De geconcedeerde nis of perceel wordt gedurende een termijn van 2 jaar bewaard.
De bewaringstermijn heeft geen invloed op de oorspronkelijk toegekende concessietermijn.
Wanneer de thuisbewaring na de termijn van 2 jaar ophoudt, kan de as van de overledene uitgestrooid worden op de strooiweide van één van de gemeentelijke begraafplaatsen of begraven of bijgezet worden in een nieuwe concessie.
Wanneer er een asverstrooiing wordt uitgevoerd is er geen recht op de plaatsing van een naamplaat op het monument aan de strooiweide. Er is enkel het recht op de plaatsing van een naamplaat op de herinneringsmuur. De bepalingen van artikel 4.7 van dit reglement zijn van toepassing.
Voortijdige beëindiging van de concessie tijdens de retroactieve thuisbewaring.
Wanneer op het ogenblik van de aanvraag tot retroactieve thuisbewaring, door de nabestaanden reeds gekozen wordt om de asurne niet meer terug te brengen of wanneer door de nabestaanden gekozen wordt voor een asverstrooiing op een andere plaats dan de begraafplaats, dan worden de modaliteiten van artikel 3.8 van het gemeentelijk huishoudelijk reglement toegepast.

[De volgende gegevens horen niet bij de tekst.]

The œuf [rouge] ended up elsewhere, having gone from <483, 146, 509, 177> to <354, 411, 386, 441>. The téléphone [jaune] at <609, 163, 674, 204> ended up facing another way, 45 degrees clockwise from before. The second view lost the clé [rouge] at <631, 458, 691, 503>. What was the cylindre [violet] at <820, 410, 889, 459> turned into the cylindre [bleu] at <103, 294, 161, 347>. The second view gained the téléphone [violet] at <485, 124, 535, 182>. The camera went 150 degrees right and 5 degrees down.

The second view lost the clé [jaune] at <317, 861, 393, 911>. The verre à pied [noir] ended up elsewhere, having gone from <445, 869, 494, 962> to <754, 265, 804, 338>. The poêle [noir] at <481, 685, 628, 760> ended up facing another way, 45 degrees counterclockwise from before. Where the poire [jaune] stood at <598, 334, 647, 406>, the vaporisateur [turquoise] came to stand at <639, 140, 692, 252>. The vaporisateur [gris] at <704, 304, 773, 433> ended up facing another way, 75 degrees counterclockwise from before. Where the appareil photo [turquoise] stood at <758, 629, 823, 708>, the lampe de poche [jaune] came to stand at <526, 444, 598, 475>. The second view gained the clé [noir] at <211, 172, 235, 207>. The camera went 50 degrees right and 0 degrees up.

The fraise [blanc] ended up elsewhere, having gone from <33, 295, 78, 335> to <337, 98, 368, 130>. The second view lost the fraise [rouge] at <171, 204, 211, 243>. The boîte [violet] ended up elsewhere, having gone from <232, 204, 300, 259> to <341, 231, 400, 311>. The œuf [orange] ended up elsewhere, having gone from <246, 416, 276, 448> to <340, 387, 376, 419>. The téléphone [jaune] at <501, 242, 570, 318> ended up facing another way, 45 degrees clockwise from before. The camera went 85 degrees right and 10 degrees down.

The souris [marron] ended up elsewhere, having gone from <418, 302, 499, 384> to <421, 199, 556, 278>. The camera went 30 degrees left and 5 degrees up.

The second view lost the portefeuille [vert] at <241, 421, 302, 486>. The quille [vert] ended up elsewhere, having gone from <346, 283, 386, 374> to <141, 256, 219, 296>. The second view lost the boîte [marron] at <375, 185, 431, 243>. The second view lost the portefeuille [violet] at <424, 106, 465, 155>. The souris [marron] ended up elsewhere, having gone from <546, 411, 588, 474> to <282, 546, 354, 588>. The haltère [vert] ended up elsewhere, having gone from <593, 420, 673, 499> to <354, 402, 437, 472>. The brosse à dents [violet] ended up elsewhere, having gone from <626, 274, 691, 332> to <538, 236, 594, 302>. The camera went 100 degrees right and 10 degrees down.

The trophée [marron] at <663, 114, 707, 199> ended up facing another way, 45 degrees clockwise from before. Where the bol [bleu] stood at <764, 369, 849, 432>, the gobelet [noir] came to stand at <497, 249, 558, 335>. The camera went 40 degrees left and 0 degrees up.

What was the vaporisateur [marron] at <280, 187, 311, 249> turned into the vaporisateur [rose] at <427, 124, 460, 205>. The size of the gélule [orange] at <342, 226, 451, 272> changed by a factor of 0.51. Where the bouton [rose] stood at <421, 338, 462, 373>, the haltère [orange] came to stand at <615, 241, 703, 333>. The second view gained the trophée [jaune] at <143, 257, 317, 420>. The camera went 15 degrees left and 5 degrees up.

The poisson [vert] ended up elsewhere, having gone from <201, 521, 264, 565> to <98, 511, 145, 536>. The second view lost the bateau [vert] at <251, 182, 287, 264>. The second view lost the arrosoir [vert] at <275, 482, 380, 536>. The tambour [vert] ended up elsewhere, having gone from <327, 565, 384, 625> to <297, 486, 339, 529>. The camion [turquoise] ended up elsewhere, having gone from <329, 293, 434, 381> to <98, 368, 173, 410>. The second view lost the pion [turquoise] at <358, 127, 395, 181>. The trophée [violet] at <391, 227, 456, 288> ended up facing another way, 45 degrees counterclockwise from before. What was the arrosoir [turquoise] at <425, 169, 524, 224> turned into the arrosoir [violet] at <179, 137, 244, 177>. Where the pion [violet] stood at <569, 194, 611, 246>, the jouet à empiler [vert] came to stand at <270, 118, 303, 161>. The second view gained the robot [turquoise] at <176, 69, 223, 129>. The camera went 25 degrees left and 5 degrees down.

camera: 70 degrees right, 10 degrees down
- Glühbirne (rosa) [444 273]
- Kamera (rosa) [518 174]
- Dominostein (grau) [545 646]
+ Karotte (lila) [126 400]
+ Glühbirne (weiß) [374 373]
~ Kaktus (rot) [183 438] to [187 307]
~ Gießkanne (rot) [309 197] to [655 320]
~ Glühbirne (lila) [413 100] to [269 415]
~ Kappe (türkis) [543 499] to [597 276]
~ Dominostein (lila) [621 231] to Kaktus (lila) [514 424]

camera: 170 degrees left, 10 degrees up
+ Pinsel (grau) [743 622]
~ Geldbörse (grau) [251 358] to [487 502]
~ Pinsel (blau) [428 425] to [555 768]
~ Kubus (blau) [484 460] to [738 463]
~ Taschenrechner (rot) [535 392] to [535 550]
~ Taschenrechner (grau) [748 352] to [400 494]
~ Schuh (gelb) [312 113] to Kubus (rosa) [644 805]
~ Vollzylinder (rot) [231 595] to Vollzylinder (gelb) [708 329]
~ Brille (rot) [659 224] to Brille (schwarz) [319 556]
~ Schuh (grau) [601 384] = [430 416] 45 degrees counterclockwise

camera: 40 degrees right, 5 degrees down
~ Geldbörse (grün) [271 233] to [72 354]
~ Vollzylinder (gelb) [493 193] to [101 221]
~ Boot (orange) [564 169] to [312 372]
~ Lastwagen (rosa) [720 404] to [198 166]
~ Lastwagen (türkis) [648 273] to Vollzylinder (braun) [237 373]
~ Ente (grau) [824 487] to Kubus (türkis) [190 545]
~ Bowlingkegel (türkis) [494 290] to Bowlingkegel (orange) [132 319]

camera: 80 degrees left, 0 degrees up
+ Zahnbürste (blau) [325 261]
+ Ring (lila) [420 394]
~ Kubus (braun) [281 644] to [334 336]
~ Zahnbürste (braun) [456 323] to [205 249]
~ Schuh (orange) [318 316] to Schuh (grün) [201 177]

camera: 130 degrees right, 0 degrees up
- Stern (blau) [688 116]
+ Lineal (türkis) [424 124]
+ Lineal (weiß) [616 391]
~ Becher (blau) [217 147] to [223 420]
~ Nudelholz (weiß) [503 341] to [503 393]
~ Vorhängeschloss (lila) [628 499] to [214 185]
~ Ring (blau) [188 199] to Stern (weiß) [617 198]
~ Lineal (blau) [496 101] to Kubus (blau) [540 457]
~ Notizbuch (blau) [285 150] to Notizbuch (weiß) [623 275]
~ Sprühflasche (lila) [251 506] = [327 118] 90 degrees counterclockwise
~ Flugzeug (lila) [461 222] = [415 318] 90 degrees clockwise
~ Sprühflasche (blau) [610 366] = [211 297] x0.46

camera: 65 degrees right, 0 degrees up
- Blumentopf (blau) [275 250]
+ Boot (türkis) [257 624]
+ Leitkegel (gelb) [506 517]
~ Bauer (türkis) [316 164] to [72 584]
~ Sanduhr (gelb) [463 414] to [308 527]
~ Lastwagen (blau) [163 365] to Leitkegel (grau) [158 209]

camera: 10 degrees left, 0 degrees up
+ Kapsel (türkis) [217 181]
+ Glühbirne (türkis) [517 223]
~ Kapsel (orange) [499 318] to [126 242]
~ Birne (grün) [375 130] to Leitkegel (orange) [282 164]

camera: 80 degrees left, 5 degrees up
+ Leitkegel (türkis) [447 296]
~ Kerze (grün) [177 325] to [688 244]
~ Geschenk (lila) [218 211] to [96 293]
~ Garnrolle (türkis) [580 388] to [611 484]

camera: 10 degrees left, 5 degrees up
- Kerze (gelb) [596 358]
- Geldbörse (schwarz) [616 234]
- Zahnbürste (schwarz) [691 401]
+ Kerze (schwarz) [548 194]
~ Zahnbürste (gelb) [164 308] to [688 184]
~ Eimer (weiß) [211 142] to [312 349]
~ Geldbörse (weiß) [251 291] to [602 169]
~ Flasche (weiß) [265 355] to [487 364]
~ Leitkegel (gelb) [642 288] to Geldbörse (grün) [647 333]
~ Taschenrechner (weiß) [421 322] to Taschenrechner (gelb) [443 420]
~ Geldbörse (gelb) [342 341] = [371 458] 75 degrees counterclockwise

Hernieuwing van de concessie tijdens de retroactieve thuisbewaring.
Wanneer de concessie tijdens de periode van bewaring moet hernieuwd worden, zijn de algemene modaliteiten voor een hernieuwing van een concessie van dit artikel van toepassing. Wanneer de concessie, tijdens de periode van de bewaring, niet hernieuwd wordt, is deze vervallen.
Wanneer, na een termijn van twee jaar, de asurn niet wordt teruggebracht naar de begraafplaats, wordt de concessie ambtshalve opgeheven.
De betaalde concessieprijs kan noch geheel, noch gedeeltelijk teruggevorderd worden.
Artikel 3.5. Op de kinderbegraafplaats worden begravingen toegestaan tot de leeftijd van 18 jaar.
Behoudens de reeds toegekende eeuwigdurende concessies, worden op de kinderbegraafplaats de hiernavolgende concessiesystemen toegepast:
Concessies, aangevraagd na 02/05/2022
De concessies, schriftelijk aangevraagd na 2 mei 2022, worden ambtshalve en nominatief toegekend voor een termijn van 30 jaar, die aanvangt op de datum van de begraving.
Op schriftelijk verzoek en voor het verstrijken van de oorspronkelijk toegekende concessietermijn, kan de concessie ambtshalve hernieuwd worden met een termijn 15 of 30 jaar, die aanvangt op de vervaldatum, oorspronkelijk toegekend aan het perceel.
Op schriftelijk verzoek en voor de vervaldatum, toegekend aan het perceel na de eerste hernieuwing, kan de concessie een tweede maal hernieuwd worden met een termijn van 15 of 30 jaar, die aanvangt op tweede vervaldatum. Het tarief betreffende de tweede hernieuwing van de concessie wordt, overeenkomstig de modaliteiten voorzien in het tariefreglement, onmiddellijk betaald.
Concessies, aangevraagd tijdens de periode van 02/05/2022 tot en met 31/12/2022.
De vervallen concessies van de kinderbegraafplaats, waarvoor, in de periode van 02/05/2022 tot en met 31/12/2022 de hernieuwing werd aangevraagd, zijn ambtshalve toegekend voor een termijn van 30 jaar, die aanvangt op de datum van het schriftelijk verzoek.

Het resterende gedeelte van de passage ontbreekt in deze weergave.